材料科学の進展はめざましく,望まれる機能も自己集合や自己反応(自律反応)で自然にあるいは意図的に生まれる物質の構造や,物性,機能だけでは対応できなくなっている。 ミクロ単位でもつ特質や特性を,統計的平均化によって失わせず,マクロな単位で発揮させることが必要である。
これらを実現する手段の一つに外場がある。 流れ,電磁波,電場,重力などが単独にあるいは重畳して利用され,特性の向上や新規機能の付与が行われている。 このような状況の中にあって,磁場も物質・材料開発の有用なエネルギーであることが確かめられつつある。 私は,(i)磁場中での物質合成による構造制御,(ii)物質の磁場による構造―物性制御,(iii)磁気処理物質による構造規制と機能誘導などに磁場が利用し,低分子から高分子・ゲルに至る無機物質,有機物質およびそれらのハイブリッドなどの反磁性物質,水素吸蔵合金などの磁性物質,超反磁性物質(超伝導体)の他,半導体,絶縁体などの微粒子からバルク材の構造および物性制御を試みている. また,コロイド・界面現象の磁場制御を広く検討し,磁場下での界面科学,もっと大きくは磁気”科学”を確立することを目指している.

•S. Ozeki and I. Otsuka, “Transient Oxygen Clathrate-like Hydrate and Water Networks Induced by Magnetic Fields”, J. Phys. Chem. B, in press (Oct. 12th)がthe ACS News Service’s Weekly PressPac http://www.chemistry.org/news/presspac.html)に掲載されました。

•アメリカ化学会 The Journal of Physcal Chemistry B に掲載された論文 “Does Magnetic Treatment of Water Change Its Properties?” (Ichiro Otsuka, Sumio Ozeki, J. Phys. Chem.

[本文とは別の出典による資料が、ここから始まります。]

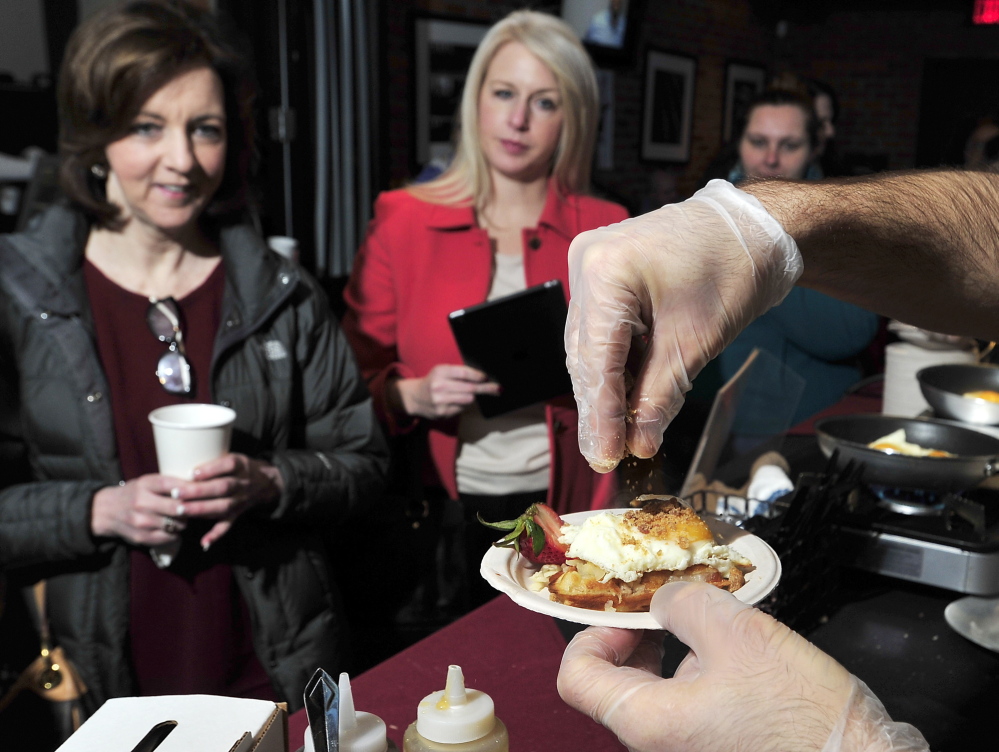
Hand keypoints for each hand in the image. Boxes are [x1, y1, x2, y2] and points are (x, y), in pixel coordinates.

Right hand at [91, 474, 189, 545]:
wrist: (105, 510)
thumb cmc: (134, 493)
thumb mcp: (146, 482)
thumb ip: (167, 484)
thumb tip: (198, 485)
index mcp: (145, 484)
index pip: (172, 485)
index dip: (189, 489)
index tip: (200, 491)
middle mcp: (142, 502)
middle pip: (178, 508)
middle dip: (191, 509)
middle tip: (195, 508)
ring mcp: (141, 521)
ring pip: (176, 524)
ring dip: (184, 522)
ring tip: (183, 518)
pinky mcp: (141, 537)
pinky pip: (168, 537)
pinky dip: (175, 534)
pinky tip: (174, 529)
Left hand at [170, 453, 283, 549]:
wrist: (264, 482)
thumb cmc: (238, 467)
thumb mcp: (232, 456)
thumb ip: (212, 460)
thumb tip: (180, 463)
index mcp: (241, 465)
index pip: (229, 465)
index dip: (210, 469)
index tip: (190, 472)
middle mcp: (242, 483)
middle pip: (223, 487)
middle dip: (198, 491)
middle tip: (176, 493)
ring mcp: (240, 500)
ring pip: (223, 506)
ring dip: (201, 509)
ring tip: (180, 510)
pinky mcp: (237, 514)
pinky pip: (228, 525)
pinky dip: (216, 535)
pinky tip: (203, 542)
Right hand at [393, 364, 499, 418]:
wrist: (415, 397)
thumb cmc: (433, 381)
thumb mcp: (442, 371)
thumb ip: (458, 373)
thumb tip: (483, 378)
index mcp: (440, 372)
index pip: (463, 373)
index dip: (477, 376)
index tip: (486, 378)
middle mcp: (439, 386)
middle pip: (469, 388)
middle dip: (486, 389)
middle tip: (498, 389)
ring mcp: (440, 401)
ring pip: (467, 399)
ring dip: (471, 396)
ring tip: (466, 393)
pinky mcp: (442, 412)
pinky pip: (461, 408)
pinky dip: (462, 404)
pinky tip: (454, 401)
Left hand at [557, 582, 928, 751]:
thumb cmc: (802, 715)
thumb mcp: (737, 632)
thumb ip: (683, 604)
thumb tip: (663, 600)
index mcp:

B, 2006, 110, 1509.) が同誌の2006年1月~3月期のLetter部門 Most-Accessed Article 1位となりました。
(→http://pubs.acs.org/journals/jpcbfk/promo/most_accessed/index.html)

•論文 “Does Magnetic Treatment of Water Change Its Properties?” (Ichiro Otsuka, Sumio Ozeki, J. Phys. Chem. B, 2006, 110, 1509.)がNature (2006, 439, 246)のResearch Highlightsに”Weird water (奇妙な水)”というタイトルで紹介されました。